EPUB files for the app are sourced using the ws-export tool.

Link: ws-export.wmcloud.org/
Repo: github.com/wikimedia/ws-export

Client app

Existing free/open-source book-reading apps were examined which could be used to build the reader app and the Myne Android app was forked to build the reader app for Wikisource.

Screen recording of the app under development

Features currently functional:

Viewing list of all books
Exploring books by language
Exploring books by genre
Search function to search by title or author
Downloading books to local device for offline access
Share links to the Wikisource page of each book
Manage local library - read, delete, completion %
Change font size, look up words, dictionary
Dark and Light mode
Localisation support

The app is built with Jetpack Compose and was modified to work with the books metadata API and to support content from Wikimedia projects.

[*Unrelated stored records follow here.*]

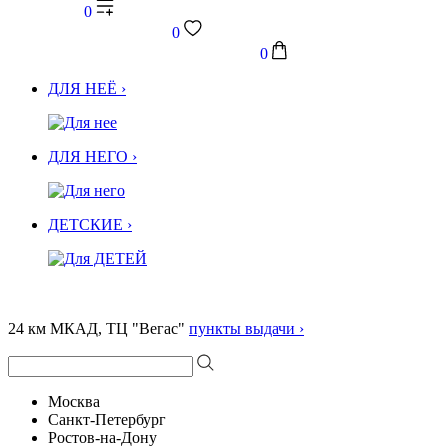
0
0
0
ДЛЯ НЕЁ ›
ДЛЯ НЕГО ›
ДЕТСКИЕ ›
24 км МКАД, ТЦ "Вегас"
пункты выдачи ›
Москва
Санкт-Петербург
Ростов-на-Дону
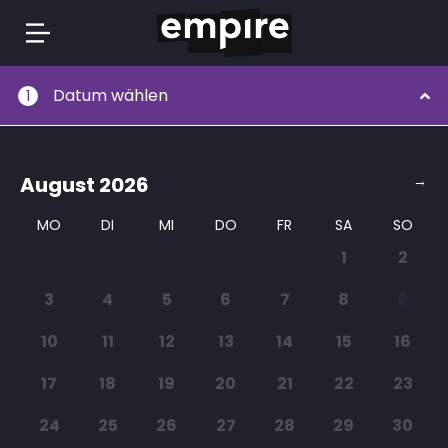
Springe
Datum wählen
1
zum
Inhalt
August
2026
→
MO
DI
MI
DO
FR
SA
SO
1
2
3
4
5
6
7
8
9
10
11
12
13
14
15
16
17
18
19
20
21
22
23
24
25
26
27
28
29
30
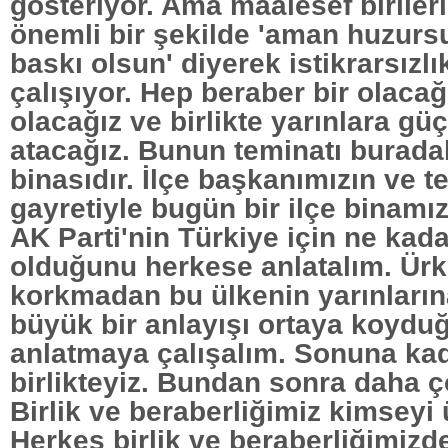
gösteriyor. Ama maalesef biriler
önemli bir şekilde 'aman huzursu
baskı olsun' diyerek istikrarsızl
çalışıyor. Hep beraber bir olacağ
olacağız ve birlikte yarınlara gü
atacağız. Bunun teminatı burada
binasıdır. İlçe başkanımızın ve te
gayretiyle bugün bir ilçe binamı
AK Parti'nin Türkiye için ne kad
olduğunu herkese anlatalım. Ür
korkmadan bu ülkenin yarınların
büyük bir anlayışı ortaya koyd
anlatmaya çalışalım. Sonuna kad
birlikteyiz. Bundan sonra daha ç
Birlik ve beraberliğimiz kimseyi
Herkes birlik ve beraberliğimizd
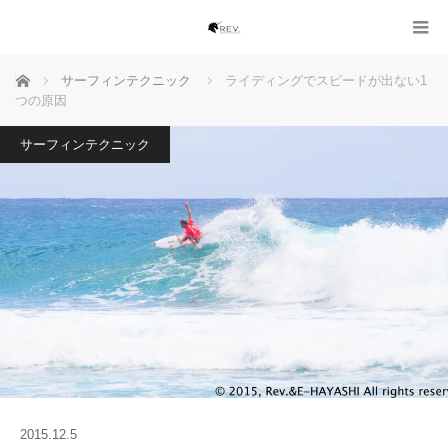
ホーム
サーフィンテクニック
ライディングでスピードが出ない1
つの原因
サーフィンテクニック
2015.12.5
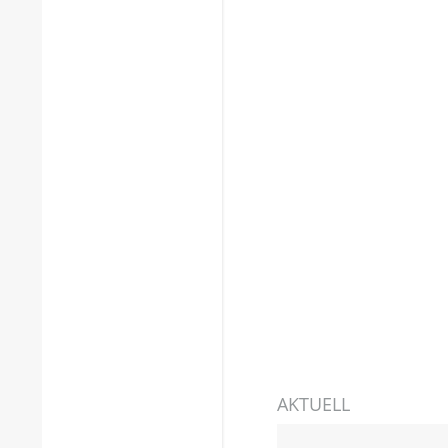
AKTUELL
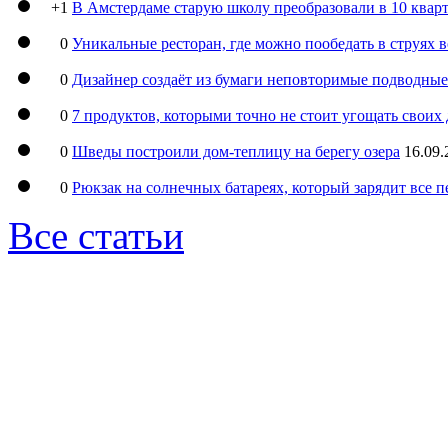
+1
В Амстердаме старую школу преобразовали в 10 кварт
0
Уникальные ресторан, где можно пообедать в струях 
0
Дизайнер создаёт из бумаги неповторимые подводны
0
7 продуктов, которыми точно не стоит угощать свои
0
Шведы построили дом-теплицу на берегу озера
16.09.
0
Рюкзак на солнечных батареях, который зарядит все 
Все статьи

Repo: github.com/cis-india/Wikisource-Reader

Frequently Asked Questions

Why is a specific book not available?
The Wikidata item of the work should have the statements described in the above data model and be marked with a proofread or validated badge at the sitelink. If all of this criteria is met, the app will list the work within 24hrs.

Why is a book download failing?
The app relies on the ws-export tool for downloads. Sometimes, the tool might be unavailable. The app attempts to download the book as soon as the ws-export tool is live.

Can I read a work which is not fully proofread or validated in the app?
Yes, but you have to manually download the epub file from the Wikisource website and add the downloaded file to the app from the Library section.

How frequently is the catalogue in the app updated
The catalogue is updated daily.